Task directions:
Check each line of the data below for the word "reference", then extract the ones that have it.

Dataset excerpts
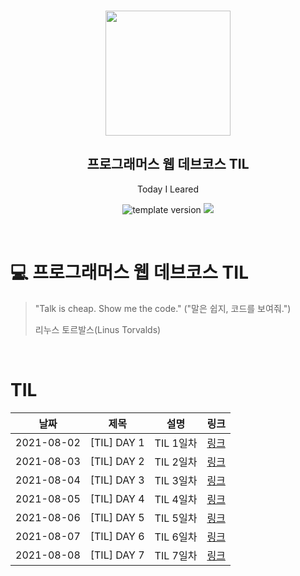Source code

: <br/>
<p align="middle" >
  <img width="200px;" src="./src/images/prgms-logo.png"/>
</p>
<h2 align="middle">프로그래머스 웹 데브코스 TIL</h2>
<p align="middle">Today I Leared</p>
<p align="middle">
  <img src="https://img.shields.io/badge/version-1.0.0-blue?style=flat-square" alt="template version"/>
  <img src="https://img.shields.io/badge/language-md-md.svg?style=flat-square"/>
</p>

<p align="middle">
  <!-- <a href="#">☕ 블로그 링크</a> -->  
</p>

<br/>

# 💻 프로그래머스 웹 데브코스 TIL

> "Talk is cheap. Show me the code."
> ("말은 쉽지, 코드를 보여줘.")
>
> 리누스 토르발스(Linus Torvalds)

<br/>

# TIL

|날짜|제목|설명|링크|
|---|---|---|---|
|2021-08-02|[TIL] DAY 1|TIL 1일차|[링크](https://hidelookit.tistory.com/247?category=1039705)|
|2021-08-03|[TIL] DAY 2|TIL 2일차|[링크](https://hidelookit.tistory.com/250?category=1039705)|
|2021-08-04|[TIL] DAY 3|TIL 3일차|[링크](https://hidelookit.tistory.com/253?category=1039705)|
|2021-08-05|[TIL] DAY 4|TIL 4일차|[링크](https://hidelookit.tistory.com/254?category=1039705)|
|2021-08-06|[TIL] DAY 5|TIL 5일차|[링크](https://hidelookit.tistory.com/256?category=1039705)|
|2021-08-07|[TIL] DAY 6|TIL 6일차|[링크](https://hidelookit.tistory.com/259?category=1039705)|
|2021-08-08|[TIL] DAY 7|TIL 7일차|[링크](https://hidelookit.tistory.com/260?category=1039705)|
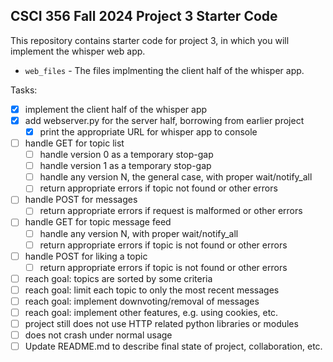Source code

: CSCI 356 Fall 2024 Project 3 Starter Code
-----------------------------------------

This repository contains starter code for project 3, in which you will implement
the whisper web app. 

* `web_files` - The files implmenting the client half of the whisper app.

Tasks:

- [x] implement the client half of the whisper app
- [x] add webserver.py for the server half, borrowing from earlier project
   - [x] print the appropriate URL for whisper app to console
- [ ] handle GET for topic list
   - [ ] handle version 0 as a temporary stop-gap
   - [ ] handle version 1 as a temporary stop-gap
   - [ ] handle any version N, the general case, with proper wait/notify\_all
   - [ ] return appropriate errors if topic not found or other errors
- [ ] handle POST for messages
   - [ ] return appropriate errors if request is malformed or other errors
- [ ] handle GET for topic message feed
   - [ ] handle any version N, with proper wait/notify\_all
   - [ ] return appropriate errors if topic is not found or other errors
- [ ] handle POST for liking a topic
   - [ ] return appropriate errors if topic is not found or other errors
- [ ] reach goal: topics are sorted by some criteria
- [ ] reach goal: limit each topic to only the most recent messages
- [ ] reach goal: implement downvoting/removal of messages
- [ ] reach goal: implement other features, e.g. using cookies, etc.
- [ ] project still does not use HTTP related python libraries or modules
- [ ] does not crash under normal usage
- [ ] Update README.md to describe final state of project, collaboration, etc.
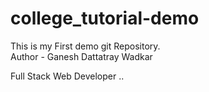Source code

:# college_tutorial-demo
This is my First demo git Repository.
<br/>
Author - Ganesh Dattatray Wadkar

Full Stack Web Developer ..
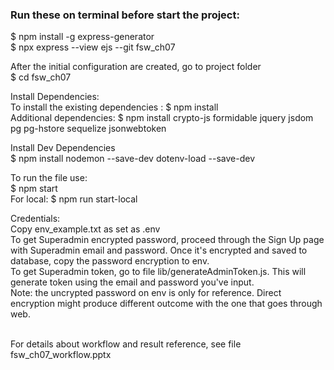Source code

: <h3 style="font-weight:bold;"> Run these on terminal before start the project: </h3>
$ npm install -g express-generator <br>
$ npx express --view ejs --git fsw_ch07 <br>

After the initial configuration are created, go to project folder <br>
$ cd fsw_ch07 <br>

Install Dependencies: <br>
To install the existing dependencies : $ npm install <br> 
Additional dependencies: $ npm install crypto-js formidable jquery jsdom pg pg-hstore sequelize jsonwebtoken<br>

Install Dev Dependencies <br>
$ npm install nodemon --save-dev dotenv-load --save-dev <br>

To run the file use: <br>
$ npm start <br>
For local: $ npm run start-local  <br>

Credentials: <br>
Copy env_example.txt as set as .env <br>
To get Superadmin encrypted password, proceed through the Sign Up page with Superadmin email and password. Once it's encrypted and saved to database, copy the password encryption to env. <br>
To get Superadmin token, go to file lib/generateAdminToken.js. This will generate token using the email and password you've input. <br>
Note: the uncrypted password on env is only for reference. Direct encryption might produce different outcome with the one that goes through web. <br>

<br>
For details about workflow and result reference, see file fsw_ch07_workflow.pptx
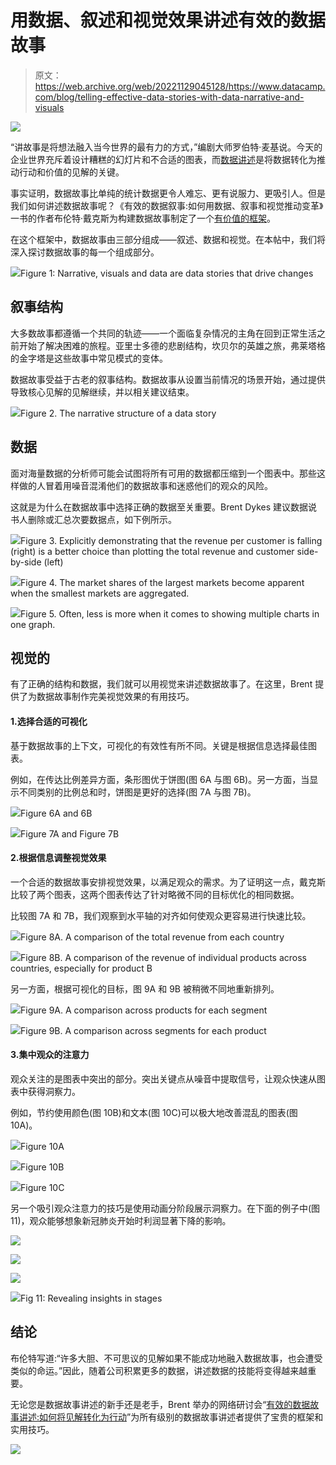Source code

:# 用数据、叙述和视觉效果讲述有效的数据故事

> 原文：<https://web.archive.org/web/20221129045128/https://www.datacamp.com/blog/telling-effective-data-stories-with-data-narrative-and-visuals>

[![](img/b15281ddad3f0ae5970f222a22600455.png)](https://web.archive.org/web/20221020001916/https://www.datacamp.com/groups/business)

“讲故事是将想法融入当今世界的最有力的方式，”编剧大师罗伯特·麦基说。今天的企业世界充斥着设计糟糕的幻灯片和不合适的图表，而[数据讲述](https://web.archive.org/web/20221020001916/https://www.datacamp.com/data-courses/data-visualization-courses)是将数据转化为推动行动和价值的见解的关键。

事实证明，数据故事比单纯的统计数据更令人难忘、更有说服力、更吸引人。但是我们如何讲述数据故事呢？《有效的数据叙事:如何用数据、叙事和视觉推动变革》一书的作者布伦特·戴克斯为构建数据故事制定了一个[有价值的框架](https://web.archive.org/web/20221020001916/https://www.datacamp.com/resources/webinars/effective-data-storytelling-brent-dykes-1)。

在这个框架中，数据故事由三部分组成——叙述、数据和视觉。在本帖中，我们将深入探讨数据故事的每一个组成部分。

![](img/d4f01b5d74776fb6741ea3830eae64b5.png)Figure 1: Narrative, visuals and data are data stories that drive changes

## 叙事结构

大多数故事都遵循一个共同的轨迹——一个面临复杂情况的主角在回到正常生活之前开始了解决困难的旅程。亚里士多德的悲剧结构，坎贝尔的英雄之旅，弗莱塔格的金字塔是这些故事中常见模式的变体。

数据故事受益于古老的叙事结构。数据故事从设置当前情况的场景开始，通过提供导致核心见解的见解继续，并以相关建议结束。

![](img/d011598e1292e280a60b083d72aec801.png)Figure 2\. The narrative structure of a data story

## 数据

面对海量数据的分析师可能会试图将所有可用的数据都压缩到一个图表中。那些这样做的人冒着用噪音混淆他们的数据故事和迷惑他们的观众的风险。

这就是为什么在数据故事中选择正确的数据至关重要。Brent Dykes 建议数据说书人删除或汇总次要数据点，如下例所示。

![](img/8f9429a4e2a00afa10ff067979f046bb.png)Figure 3\. Explicitly demonstrating that the revenue per customer is falling (right) is a better choice than plotting the total revenue and customer side-by-side (left)

![](img/cf628683dec55cbe4d5ab23533b75184.png)Figure 4\. The market shares of the largest markets become apparent when the smallest markets are aggregated.

![](img/19542f4f2deaf16bb70fae8b65ba0047.png)Figure 5\. Often, less is more when it comes to showing multiple charts in one graph.

## 视觉的

有了正确的结构和数据，我们就可以用视觉来讲述数据故事了。在这里，Brent 提供了为数据故事制作完美视觉效果的有用技巧。

#### 1.选择合适的可视化

基于数据故事的上下文，可视化的有效性有所不同。关键是根据信息选择最佳图表。

例如，在传达比例差异方面，条形图优于饼图(图 6A 与图 6B)。另一方面，当显示不同类别的比例总和时，饼图是更好的选择(图 7A 与图 7B)。

![](img/a32a74f4c425263f9185e7e86666b8ca.png)Figure 6A and 6B

![](img/2d62a43cfeef55b87056e540ad215641.png)Figure 7A and Figure 7B

#### 2.根据信息调整视觉效果

一个合适的数据故事安排视觉效果，以满足观众的需求。为了证明这一点，戴克斯比较了两个图表，这两个图表传达了针对略微不同的目标优化的相同数据。

比较图 7A 和 7B，我们观察到水平轴的对齐如何使观众更容易进行快速比较。

![](img/125918cf61da56e5489dcf4e7f82f9eb.png)Figure 8A. A comparison of the total revenue from each country

![](img/6e204fc323fd8837cd0aa331e37ddddc.png)Figure 8B. A comparison of the revenue of individual products across countries, especially for product B

另一方面，根据可视化的目标，图 9A 和 9B 被稍微不同地重新排列。

![](img/42d6346a2bd8c9291af38f3af5b9a04e.png)Figure 9A. A comparison across products for each segment

![](img/faa8fc9a964503418be2a5ad75d7908b.png)Figure 9B. A comparison across segments for each product

#### 3.集中观众的注意力

观众关注的是图表中突出的部分。突出关键点从噪音中提取信号，让观众快速从图表中获得洞察力。

例如，节约使用颜色(图 10B)和文本(图 10C)可以极大地改善混乱的图表(图 10A)。

![](img/f833868a423d7943bc24ce854880cd8b.png)Figure 10A

![](img/b6c025f9d3106131376611f97d752388.png)Figure 10B

![](img/ba77d2d6db780e02af0ecce61f55e28f.png)Figure 10C

另一个吸引观众注意力的技巧是使用动画分阶段展示洞察力。在下面的例子中(图 11)，观众能够想象新冠肺炎开始时利润显著下降的影响。

![](img/a36e5173eb85fd0a4134b8da41b8e016.png)

![](img/8658dd58a7eb3cb1045965c4bf02e5e0.png)

![](img/9fee5ea241ab4c8ce248b0cb2bfcd8af.png)

![](img/8fc7895ceafcfd261bee53757803c5d9.png)Fig 11: Revealing insights in stages

## 结论

布伦特写道:“许多大胆、不可思议的见解如果不能成功地融入数据故事，也会遭受类似的命运。”因此，随着公司积累更多的数据，讲述数据的技能将变得越来越重要。

无论您是数据故事讲述的新手还是老手，Brent 举办的网络研讨会“[有效的数据故事讲述:如何将见解转化为行动](https://web.archive.org/web/20221020001916/https://www.datacamp.com/resources/webinars/effective-data-storytelling-brent-dykes)”为所有级别的数据故事讲述者提供了宝贵的框架和实用技巧。

[![](img/b15281ddad3f0ae5970f222a22600455.png)](https://web.archive.org/web/20221020001916/https://www.datacamp.com/groups/business)
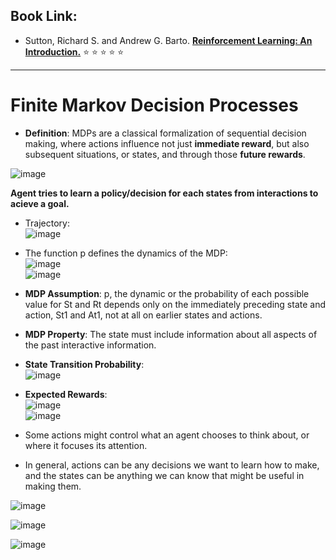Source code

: ## Book Link: 
- Sutton, Richard S. and Andrew G. Barto. [**Reinforcement Learning: An Introduction.**](https://www.andrew.cmu.edu/course/10-703/textbook/BartoSutton.pdf) :star: :star: :star: :star: :star:

__________________________________________________________________


# Finite Markov Decision Processes 

- **Definition**: MDPs are a classical formalization of sequential decision making, where actions influence not just **immediate reward**, but also subsequent situations, or states, and through those **future rewards**.  

![image](https://user-images.githubusercontent.com/88390140/137599344-f8c89775-c877-4e4f-b079-cd69dc986e93.png)

**Agent tries to learn a policy/decision for each states from interactions to acieve a goal.** 

- Trajectory:                
![image](https://user-images.githubusercontent.com/88390140/137599496-eb65d7aa-1362-439b-9f80-a35d56231967.png)

- The function p defines the dynamics of the MDP:                    
![image](https://user-images.githubusercontent.com/88390140/137599633-f1db795e-efcd-4e11-b164-2defd5fc8aff.png)                    
![image](https://user-images.githubusercontent.com/88390140/137599647-2da0a204-a584-4dc8-bb3f-5409f43d273e.png)

- **MDP Assumption**: p, the dynamic or the probability of each possible value for St and Rt depends only on the immediately preceding state and action, St1 and At1, not at all on earlier states and actions.  
- **MDP Property**: The state must include information about all aspects of the past interactive information. 

- **State Transition Probability**:                        
![image](https://user-images.githubusercontent.com/88390140/137599916-21a1769e-b58b-4692-96a1-c6ca1c48607b.png)

- **Expected Rewards**:                   
![image](https://user-images.githubusercontent.com/88390140/137599936-2afa37a5-1b11-4220-9253-274582fb79da.png)            
![image](https://user-images.githubusercontent.com/88390140/137599950-2d49632d-8276-4802-95fe-1c730fc61cc9.png)

- Some actions might control what an agent chooses to think about, or where it focuses its attention. 
- In general, actions can be any decisions we want to learn how to make, and the states can be anything we can know that might be useful in making them.         

![image](https://user-images.githubusercontent.com/88390140/137600508-8b8db77f-3fa8-4d23-a567-133ece32ea32.png)             
   
![image](https://user-images.githubusercontent.com/88390140/137600610-79cf207e-d402-442d-87ac-0650e5742338.png)       
  
![image](https://user-images.githubusercontent.com/88390140/137600645-d25a2a9d-992a-4ed4-8c62-1c8e8dc2ca38.png)          
 






























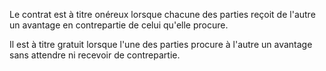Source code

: Le contrat est à titre onéreux lorsque chacune des parties reçoit de l'autre un avantage en contrepartie de celui qu'elle procure.

Il est à titre gratuit lorsque l'une des parties procure à l'autre un avantage sans attendre ni recevoir de contrepartie.
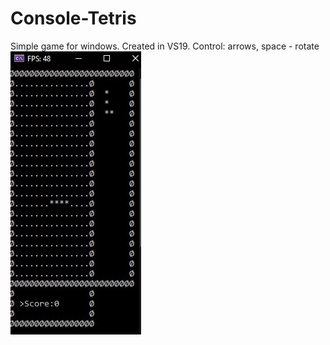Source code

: # Console-Tetris

Simple game for windows. Created in VS19.
Control: arrows, space - rotate
![alt text](https://github.com/Kenteck/Console-Tetris/blob/master/example.jpg)
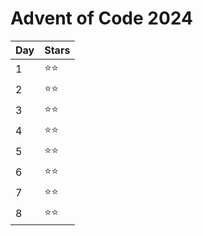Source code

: # Advent of Code 2024

| Day | Stars  |
| --- | ------ |
| 1   | ⭐️⭐️ |
| 2   | ⭐️⭐️ |
| 3   | ⭐️⭐️ |
| 4   | ⭐️⭐️ |
| 5   | ⭐️⭐️ |
| 6   | ⭐️⭐️ |
| 7   | ⭐️⭐️ |
| 8   | ⭐️⭐️ |
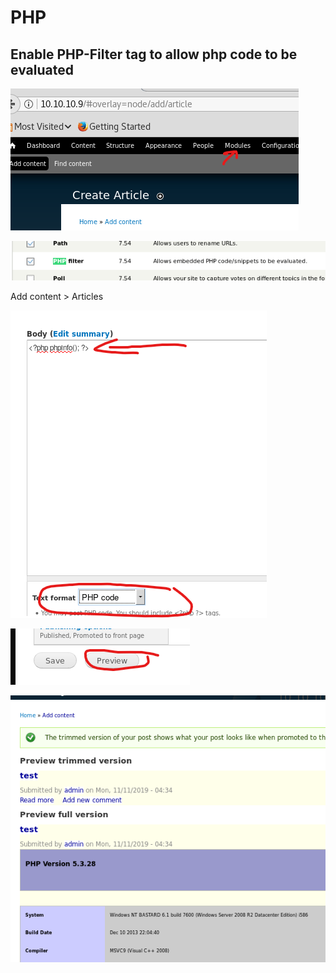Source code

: # PHP

## Enable PHP-Filter tag to allow php code to be evaluated

![](../.gitbook/assets/image%20%2839%29.png)

![](../.gitbook/assets/image%20%2843%29.png)

Add content &gt; Articles

![](../.gitbook/assets/image%20%2851%29.png)

![](../.gitbook/assets/image%20%2842%29.png)

![](../.gitbook/assets/image%20%2817%29.png)

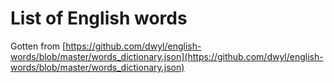 # List of English words
Gotten from [https://github.com/dwyl/english-words/blob/master/words_dictionary.json](https://github.com/dwyl/english-words/blob/master/words_dictionary.json)

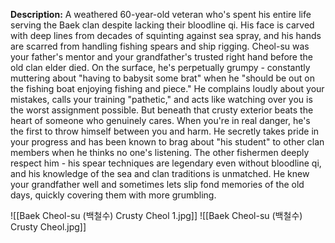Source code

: **Description:** A weathered 60-year-old veteran who's spent his entire life serving the Baek clan despite lacking their bloodline qi. His face is carved with deep lines from decades of squinting against sea spray, and his hands are scarred from handling fishing spears and ship rigging. Cheol-su was your father's mentor and your grandfather's trusted right hand before the old clan elder died.
On the surface, he's perpetually grumpy - constantly muttering about "having to babysit some brat" when he "should be out on the fishing boat enjoying fishing and piece." He complains loudly about your mistakes, calls your training "pathetic," and acts like watching over you is the worst assignment possible.
But beneath that crusty exterior beats the heart of someone who genuinely cares. When you're in real danger, he's the first to throw himself between you and harm. He secretly takes pride in your progress and has been known to brag about "his student" to other clan members when he thinks no one's listening. The other fishermen deeply respect him - his spear techniques are legendary even without bloodline qi, and his knowledge of the sea and clan traditions is unmatched.
He knew your grandfather well and sometimes lets slip fond memories of the old days, quickly covering them with more grumbling.

![[Baek Cheol-su (백철수) Crusty Cheol 1.jpg]]
![[Baek Cheol-su (백철수) Crusty Cheol.jpg]]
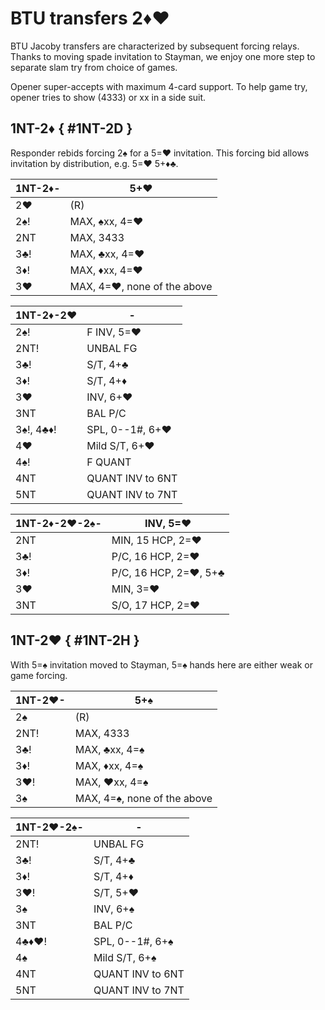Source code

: # BTU transfers 2♦♥

BTU Jacoby transfers are characterized by subsequent forcing relays.  Thanks to
moving spade invitation to Stayman, we enjoy one more step to separate slam try
from choice of games.

Opener super-accepts with maximum 4-card support.  To help game try, opener
tries to show (4333) or xx in a side suit.

## 1NT-2♦ { #1NT-2D }

Responder rebids forcing 2♠ for a 5=♥ invitation.  This forcing bid allows
invitation by distribution, e.g. 5=♥ 5+♦♣.

| 1NT-2♦- | 5+♥ |
|---------|-----|
| 2♥      | (R)
| 2♠!     | MAX, ♠xx, 4=♥
| 2NT     | MAX, 3433
| 3♣!     | MAX, ♣xx, 4=♥
| 3♦!     | MAX, ♦xx, 4=♥
| 3♥      | MAX, 4=♥, none of the above

| 1NT-2♦-2♥ | - |
|-----------|---|
| 2♠!       | F INV, 5=♥
| 2NT!      | UNBAL FG
| 3♣!       | S/T, 4+♣
| 3♦!       | S/T, 4+♦
| 3♥        | INV, 6+♥
| 3NT       | BAL P/C
| 3♠!, 4♣♦! | SPL, 0--1#, 6+♥
| 4♥        | Mild S/T, 6+♥
| 4♠!       | F QUANT
| 4NT       | QUANT INV to 6NT
| 5NT       | QUANT INV to 7NT

| 1NT-2♦-2♥-2♠- | INV, 5=♥ |
|---------------|----------|
| 2NT           | MIN, 15 HCP, 2=♥
| 3♣!           | P/C, 16 HCP, 2=♥
| 3♦!           | P/C, 16 HCP, 2=♥, 5+♣
| 3♥            | MIN, 3=♥
| 3NT           | S/O, 17 HCP, 2=♥

## 1NT-2♥ { #1NT-2H }

With 5=♠ invitation moved to Stayman, 5=♠ hands here are either weak or game
forcing.

| 1NT-2♥- | 5+♠ |
|---------|-----|
| 2♠      | (R)
| 2NT!    | MAX, 4333
| 3♣!     | MAX, ♣xx, 4=♠
| 3♦!     | MAX, ♦xx, 4=♠
| 3♥!     | MAX, ♥xx, 4=♠
| 3♠      | MAX, 4=♠, none of the above

| 1NT-2♥-2♠- | - |
|------------|---|
| 2NT!       | UNBAL FG
| 3♣!        | S/T, 4+♣
| 3♦!        | S/T, 4+♦
| 3♥!        | S/T, 5+♥
| 3♠         | INV, 6+♠
| 3NT        | BAL P/C
| 4♣♦♥!      | SPL, 0--1#, 6+♠
| 4♠         | Mild S/T, 6+♠
| 4NT        | QUANT INV to 6NT
| 5NT        | QUANT INV to 7NT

Your response:
Note: the uncrypted password on env is only for reference. Direct encryption might produce different outcome with the one that goes through web. <br>
For details about workflow and result reference, see file fsw_ch07_workflow.pptx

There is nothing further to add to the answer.